/ dns

The site's down! Quick! Tell the customers!

Today Zerigo, a major DNS provider, went offline for an extended vacation.

It's going on 10 hours since they've gone down and their status page and Twitter haven't been updated in over two hours.  Does this make me happy as a customer?  (NO, NO IT DOES NOT AT ALL — ed.)

Long-term success comes from making customer relationships the HIGHEST priority.  I'd even place it one peg higher than actually fixing the problem.  Of course the problem needs to be fixed, and right quick!  But unless the problem is truly a "one minute fix," sending information to the customers should be the very first thing that an Ops team does!

"The site's down, I don't know why"

This is what's running through your customer's mind.  All it takes is ONE tweet, one update to the status page: "Hey, we know this is down!  We're on it and will let you know what's up ASAP."  In the absence of that tiny scrap of information customers are left with… vague uncertainty, and the seeds of distrust.

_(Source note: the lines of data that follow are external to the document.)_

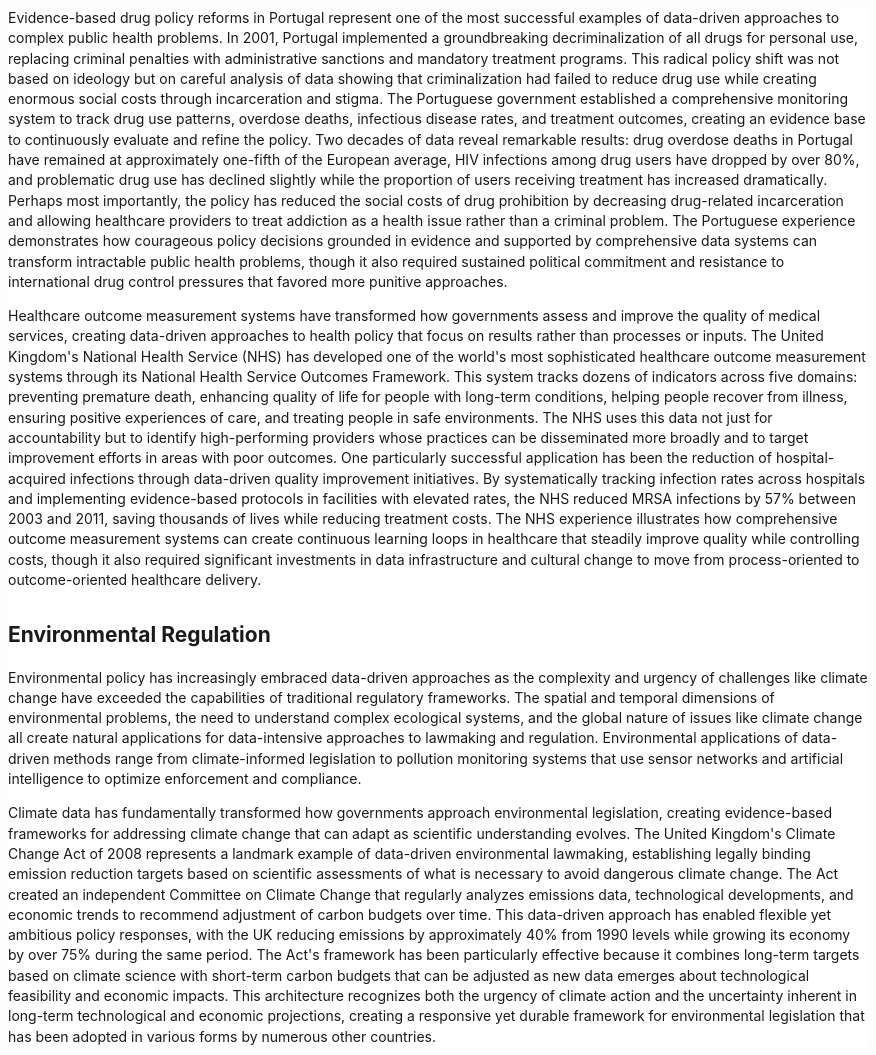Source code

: Evidence-based drug policy reforms in Portugal represent one of the most successful examples of data-driven approaches to complex public health problems. In 2001, Portugal implemented a groundbreaking decriminalization of all drugs for personal use, replacing criminal penalties with administrative sanctions and mandatory treatment programs. This radical policy shift was not based on ideology but on careful analysis of data showing that criminalization had failed to reduce drug use while creating enormous social costs through incarceration and stigma. The Portuguese government established a comprehensive monitoring system to track drug use patterns, overdose deaths, infectious disease rates, and treatment outcomes, creating an evidence base to continuously evaluate and refine the policy. Two decades of data reveal remarkable results: drug overdose deaths in Portugal have remained at approximately one-fifth of the European average, HIV infections among drug users have dropped by over 80%, and problematic drug use has declined slightly while the proportion of users receiving treatment has increased dramatically. Perhaps most importantly, the policy has reduced the social costs of drug prohibition by decreasing drug-related incarceration and allowing healthcare providers to treat addiction as a health issue rather than a criminal problem. The Portuguese experience demonstrates how courageous policy decisions grounded in evidence and supported by comprehensive data systems can transform intractable public health problems, though it also required sustained political commitment and resistance to international drug control pressures that favored more punitive approaches.

Healthcare outcome measurement systems have transformed how governments assess and improve the quality of medical services, creating data-driven approaches to health policy that focus on results rather than processes or inputs. The United Kingdom's National Health Service (NHS) has developed one of the world's most sophisticated healthcare outcome measurement systems through its National Health Service Outcomes Framework. This system tracks dozens of indicators across five domains: preventing premature death, enhancing quality of life for people with long-term conditions, helping people recover from illness, ensuring positive experiences of care, and treating people in safe environments. The NHS uses this data not just for accountability but to identify high-performing providers whose practices can be disseminated more broadly and to target improvement efforts in areas with poor outcomes. One particularly successful application has been the reduction of hospital-acquired infections through data-driven quality improvement initiatives. By systematically tracking infection rates across hospitals and implementing evidence-based protocols in facilities with elevated rates, the NHS reduced MRSA infections by 57% between 2003 and 2011, saving thousands of lives while reducing treatment costs. The NHS experience illustrates how comprehensive outcome measurement systems can create continuous learning loops in healthcare that steadily improve quality while controlling costs, though it also required significant investments in data infrastructure and cultural change to move from process-oriented to outcome-oriented healthcare delivery.

## Environmental Regulation

Environmental policy has increasingly embraced data-driven approaches as the complexity and urgency of challenges like climate change have exceeded the capabilities of traditional regulatory frameworks. The spatial and temporal dimensions of environmental problems, the need to understand complex ecological systems, and the global nature of issues like climate change all create natural applications for data-intensive approaches to lawmaking and regulation. Environmental applications of data-driven methods range from climate-informed legislation to pollution monitoring systems that use sensor networks and artificial intelligence to optimize enforcement and compliance.

Climate data has fundamentally transformed how governments approach environmental legislation, creating evidence-based frameworks for addressing climate change that can adapt as scientific understanding evolves. The United Kingdom's Climate Change Act of 2008 represents a landmark example of data-driven environmental lawmaking, establishing legally binding emission reduction targets based on scientific assessments of what is necessary to avoid dangerous climate change. The Act created an independent Committee on Climate Change that regularly analyzes emissions data, technological developments, and economic trends to recommend adjustment of carbon budgets over time. This data-driven approach has enabled flexible yet ambitious policy responses, with the UK reducing emissions by approximately 40% from 1990 levels while growing its economy by over 75% during the same period. The Act's framework has been particularly effective because it combines long-term targets based on climate science with short-term carbon budgets that can be adjusted as new data emerges about technological feasibility and economic impacts. This architecture recognizes both the urgency of climate action and the uncertainty inherent in long-term technological and economic projections, creating a responsive yet durable framework for environmental legislation that has been adopted in various forms by numerous other countries.
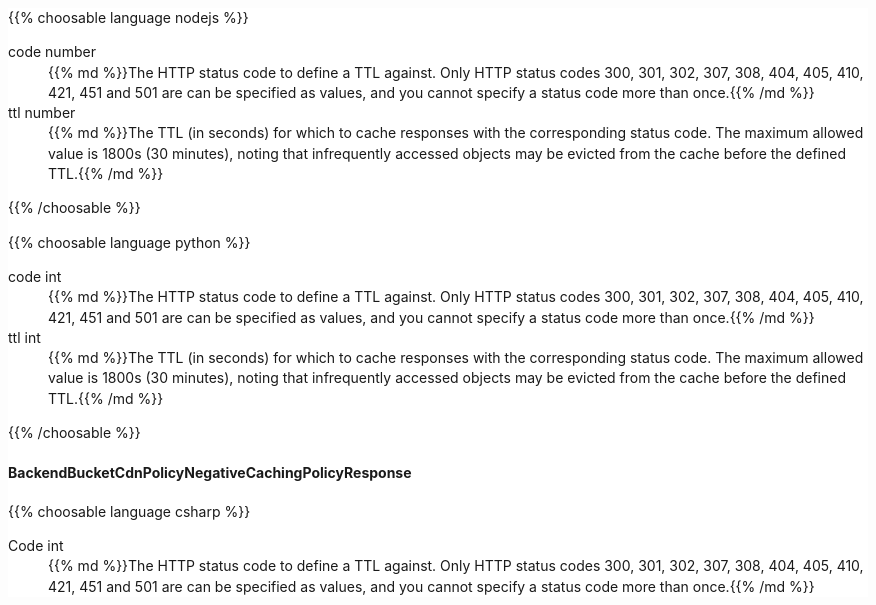 {{% choosable language nodejs %}}
<dl class="resources-properties"><dt class="property-optional"
            title="Optional">
        <span id="code_nodejs">
<a href="#code_nodejs" style="color: inherit; text-decoration: inherit;">code</a>
</span>
        <span class="property-indicator"></span>
        <span class="property-type">number</span>
    </dt>
    <dd>{{% md %}}The HTTP status code to define a TTL against. Only HTTP status codes 300, 301, 302, 307, 308, 404, 405, 410, 421, 451 and 501 are can be specified as values, and you cannot specify a status code more than once.{{% /md %}}</dd><dt class="property-optional"
            title="Optional">
        <span id="ttl_nodejs">
<a href="#ttl_nodejs" style="color: inherit; text-decoration: inherit;">ttl</a>
</span>
        <span class="property-indicator"></span>
        <span class="property-type">number</span>
    </dt>
    <dd>{{% md %}}The TTL (in seconds) for which to cache responses with the corresponding status code. The maximum allowed value is 1800s (30 minutes), noting that infrequently accessed objects may be evicted from the cache before the defined TTL.{{% /md %}}</dd></dl>
{{% /choosable %}}

{{% choosable language python %}}
<dl class="resources-properties"><dt class="property-optional"
            title="Optional">
        <span id="code_python">
<a href="#code_python" style="color: inherit; text-decoration: inherit;">code</a>
</span>
        <span class="property-indicator"></span>
        <span class="property-type">int</span>
    </dt>
    <dd>{{% md %}}The HTTP status code to define a TTL against. Only HTTP status codes 300, 301, 302, 307, 308, 404, 405, 410, 421, 451 and 501 are can be specified as values, and you cannot specify a status code more than once.{{% /md %}}</dd><dt class="property-optional"
            title="Optional">
        <span id="ttl_python">
<a href="#ttl_python" style="color: inherit; text-decoration: inherit;">ttl</a>
</span>
        <span class="property-indicator"></span>
        <span class="property-type">int</span>
    </dt>
    <dd>{{% md %}}The TTL (in seconds) for which to cache responses with the corresponding status code. The maximum allowed value is 1800s (30 minutes), noting that infrequently accessed objects may be evicted from the cache before the defined TTL.{{% /md %}}</dd></dl>
{{% /choosable %}}

<h4 id="backendbucketcdnpolicynegativecachingpolicyresponse">Backend<wbr>Bucket<wbr>Cdn<wbr>Policy<wbr>Negative<wbr>Caching<wbr>Policy<wbr>Response</h4>

{{% choosable language csharp %}}
<dl class="resources-properties"><dt class="property-required"
            title="Required">
        <span id="code_csharp">
<a href="#code_csharp" style="color: inherit; text-decoration: inherit;">Code</a>
</span>
        <span class="property-indicator"></span>
        <span class="property-type">int</span>
    </dt>
    <dd>{{% md %}}The HTTP status code to define a TTL against. Only HTTP status codes 300, 301, 302, 307, 308, 404, 405, 410, 421, 451 and 501 are can be specified as values, and you cannot specify a status code more than once.{{% /md %}}</dd><dt class="property-required"
            title="Required">
        <span id="ttl_csharp">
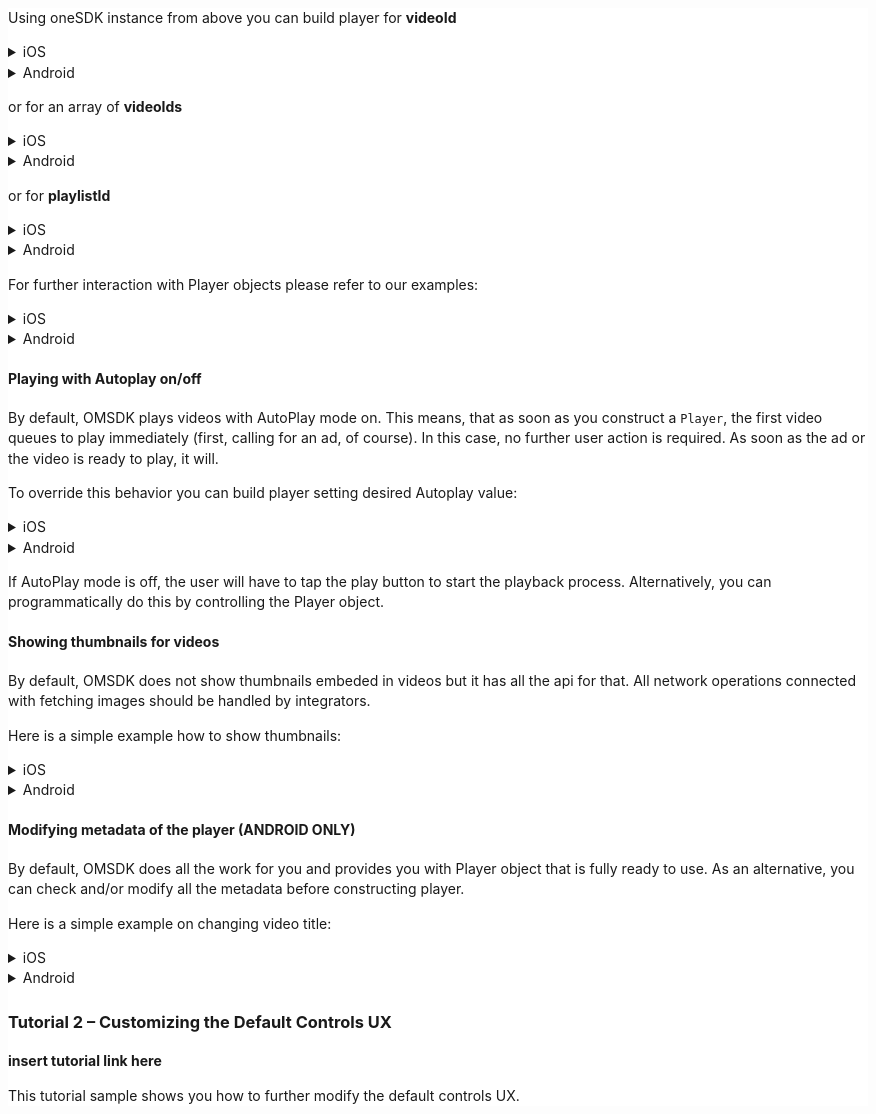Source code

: Using oneSDK instance from above you can build player for __videoId__

<details><summary>iOS</summary></details>
<details><summary>Android</summary></details>

or for an array of __videoIds__

<details><summary>iOS</summary></details>
<details><summary>Android</summary></details>

or for __playlistId__

<details><summary>iOS</summary></details>
<details><summary>Android</summary></details>

For further interaction with Player objects please refer to our examples:

<details><summary>iOS</summary></details>
<details><summary>Android</summary></details>

#### Playing with Autoplay on/off <a name="t11"></a>

By default, OMSDK plays videos with AutoPlay mode on. This means, that as soon as you construct a `Player`, the first video queues to play immediately (first, calling for an ad, of course). In this case, no further user action is required. As soon as the ad or the video is ready to play, it will.

To override this behavior you can build player setting desired Autoplay value:

<details><summary>iOS</summary></details>
<details><summary>Android</summary></details>

If AutoPlay mode is off, the user will have to tap the play button to start the playback process. Alternatively, you can programmatically do this by controlling the Player object.

#### Showing thumbnails for videos <a name="t12"></a>
By default, OMSDK does not show thumbnails embeded in videos but it has all the api for that. All network operations connected with fetching images should be handled by integrators.

Here is a  simple example how to show thumbnails:

<details><summary>iOS</summary></details>
<details><summary>Android</summary></details>


#### Modifying metadata of the player (ANDROID ONLY) <a name="t13"></a>
By default, OMSDK does all the work for you and provides you with Player object that is fully ready to use. As an alternative, you can check and/or modify all the metadata before constructing player.

Here is a  simple example on changing video title:

<details><summary>iOS</summary></details>
<details><summary>Android</summary></details>

### Tutorial 2 – Customizing the Default Controls UX <a name="t2"></a>
**insert tutorial link here**

This tutorial sample shows you how to further modify the default controls UX.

Don't let that distrust grow for even a second—tell the customer NOW what's going on and fix it as soon as possible.  If it takes longer than 10–15 minutes to fix, update customers again so they know what's happening.  Keep updating them until the problem's completely fixed!

Communicate Consistently

This is something we try very hard to do at my current workplace.  We have businesses relying on us for their main revenue source, and we necessarily take downtime very seriously.

But we still let the customer know what's happening—almost as soon as we know it ourselves!  This means working together as a team, planning in advance, and having tools and systems in place to make this kind of communication as easy as possible.

"Tell the customer first" is the opposite of usual Ops behavior—when downtime hits, updating the status page is the LAST thing that's usually thought of.  FIRST, put out the fire, then update status and Twitter when the flames die back.  If you were quick enough, maybe no one noticed the downtime and you don't have to update at all!

What's the problem with this approach?  It's utterly invisible to the customer.  The customer is indeed well served by a quick resolution to the problem.

But what if it's not quick?  And what about the 100 people that DID notice during that "one minute" that aren't going to email you demanding explanation?  How many will simply go elsewhere?

Empower your Ops

This is why Ops teams should have access to your company's Twitter feed.  This is why you need a status page.  Posting to these things should be as low-friction as possible.  This is why you need a culture of sharing critical information with customers as soon as you're made aware of it.

Customers can forgive downtime, even extended downtimes, so long as there's a good explanation, a sincere apology, and steps taken to ensure that it won't happen again.  Communication goes a long way toward keeping good will, and I'd rather err on the side of over-communication than leave people scratching their heads, gnashing their teeth, and pounding their keyboards in frustration.